Votre modèle peut-il aider la presse indépendante ?

Il y a d’abord une question démocratique : je trouve complètement anormal que lorsque Streetpress ou Ouest-France sort une belle enquête, le média qui arrive en tête sur Google News soit souvent, in fine, un quotidien national. Ça n’a pas de sens. Le nerf de la guerre, il est là. Quand tu n’as qu’un seul canal de diffusion, ce canal impose sa loi. D’autant plus quand ce canal est gratuit et que son business modèle repose sur une publicité toujours plus personnalisé, quitte à être moins variée. Notre algorithme de personnalisation est lui libre de toute contrainte, et ne tient compte que de la pertinence de l'info, puisque les gens paient.
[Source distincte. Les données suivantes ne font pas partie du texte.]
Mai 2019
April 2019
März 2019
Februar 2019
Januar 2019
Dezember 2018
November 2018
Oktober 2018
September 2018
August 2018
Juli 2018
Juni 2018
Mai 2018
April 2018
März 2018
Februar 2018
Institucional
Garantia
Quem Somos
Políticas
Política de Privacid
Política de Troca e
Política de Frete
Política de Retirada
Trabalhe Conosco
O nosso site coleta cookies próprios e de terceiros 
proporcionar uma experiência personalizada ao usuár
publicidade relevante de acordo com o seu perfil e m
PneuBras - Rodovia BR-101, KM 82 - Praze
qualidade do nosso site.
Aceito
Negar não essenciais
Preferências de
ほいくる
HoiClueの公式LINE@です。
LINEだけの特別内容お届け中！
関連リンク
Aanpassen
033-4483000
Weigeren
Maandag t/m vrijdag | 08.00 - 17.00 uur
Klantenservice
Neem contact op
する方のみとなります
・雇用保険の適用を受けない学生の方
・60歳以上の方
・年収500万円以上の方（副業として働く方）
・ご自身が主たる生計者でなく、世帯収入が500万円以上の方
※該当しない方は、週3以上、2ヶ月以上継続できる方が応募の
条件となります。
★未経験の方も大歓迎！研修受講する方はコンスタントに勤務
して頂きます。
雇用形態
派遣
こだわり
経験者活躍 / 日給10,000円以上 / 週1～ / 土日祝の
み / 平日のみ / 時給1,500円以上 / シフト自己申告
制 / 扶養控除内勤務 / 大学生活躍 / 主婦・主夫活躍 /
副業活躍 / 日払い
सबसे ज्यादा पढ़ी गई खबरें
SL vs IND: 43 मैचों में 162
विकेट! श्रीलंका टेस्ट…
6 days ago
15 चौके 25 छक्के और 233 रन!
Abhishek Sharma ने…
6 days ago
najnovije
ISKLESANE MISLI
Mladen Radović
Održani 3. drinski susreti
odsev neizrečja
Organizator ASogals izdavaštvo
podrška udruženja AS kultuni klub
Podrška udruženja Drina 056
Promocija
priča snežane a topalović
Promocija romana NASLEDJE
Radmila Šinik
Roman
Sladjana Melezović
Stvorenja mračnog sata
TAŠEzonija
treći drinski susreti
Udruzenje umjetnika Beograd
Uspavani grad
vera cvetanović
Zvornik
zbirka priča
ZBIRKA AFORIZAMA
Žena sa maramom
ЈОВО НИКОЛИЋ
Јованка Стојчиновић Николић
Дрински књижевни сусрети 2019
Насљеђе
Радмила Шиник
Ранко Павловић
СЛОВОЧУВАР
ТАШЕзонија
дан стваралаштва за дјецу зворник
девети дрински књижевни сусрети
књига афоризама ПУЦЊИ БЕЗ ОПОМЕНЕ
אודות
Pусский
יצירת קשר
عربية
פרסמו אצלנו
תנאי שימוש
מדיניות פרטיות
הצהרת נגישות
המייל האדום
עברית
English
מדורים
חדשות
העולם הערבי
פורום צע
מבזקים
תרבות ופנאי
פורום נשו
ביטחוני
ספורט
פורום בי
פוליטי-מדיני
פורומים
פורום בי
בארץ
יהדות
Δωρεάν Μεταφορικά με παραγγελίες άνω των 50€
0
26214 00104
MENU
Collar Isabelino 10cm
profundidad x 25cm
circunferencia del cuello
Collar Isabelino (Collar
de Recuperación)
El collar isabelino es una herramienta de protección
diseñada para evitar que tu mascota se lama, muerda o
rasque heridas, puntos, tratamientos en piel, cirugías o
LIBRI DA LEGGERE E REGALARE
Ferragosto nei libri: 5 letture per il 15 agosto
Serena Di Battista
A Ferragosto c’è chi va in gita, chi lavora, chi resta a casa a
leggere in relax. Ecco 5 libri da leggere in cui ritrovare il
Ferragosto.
Donc oui, on aide nos partenaires du Spiil, parce que leurs articles sont relayés plus équitablement sur Pressmium.

De quoi vit Pressmium aujourd'hui ?

Nous sommes soutenus financièrement par la BPI, des organismes d'entrepreneurs ou encore l’Inria (Institut national de recherche en sciences et technologies du numériques) dans notre développement. De plus nous avons la chance d'être accompagnés par l'Edhec et d'être incubés à Station F. 

La crise sanitaire peut-elle être une opportunité pour votre modèle, pour la presse ?

Je pense que ce qui prime c'est l'inconnu. La période risque d’être dramatique pour les petits éditeurs, et les grands médias souffrent. La chute de Presstalis était déjà périlleuse, la crise n'arrange les affaires de personne. En revanche on constate une augmentation significative de la consommation. Les lecteurs, confinés chez eux, se tournent vers les plateformes de contenus de divertissement et d’information comme Netflix ou Pressmium.

Nous n'en sommes qu'au début de la deuxième semaine, mais on peut déjà affirmer que les fake news vont succéder aux rumeurs, et que les médias, Pressmium y compris, doivent prendre leurs responsabilités. Après tout, « en guerre », chacun doit faire sa part ! Demain, le numérique risque de s’être imposé brutalement dans les usages des lecteurs durant la période qu'aura duré cette pandémie. Les cartes seront rebattues.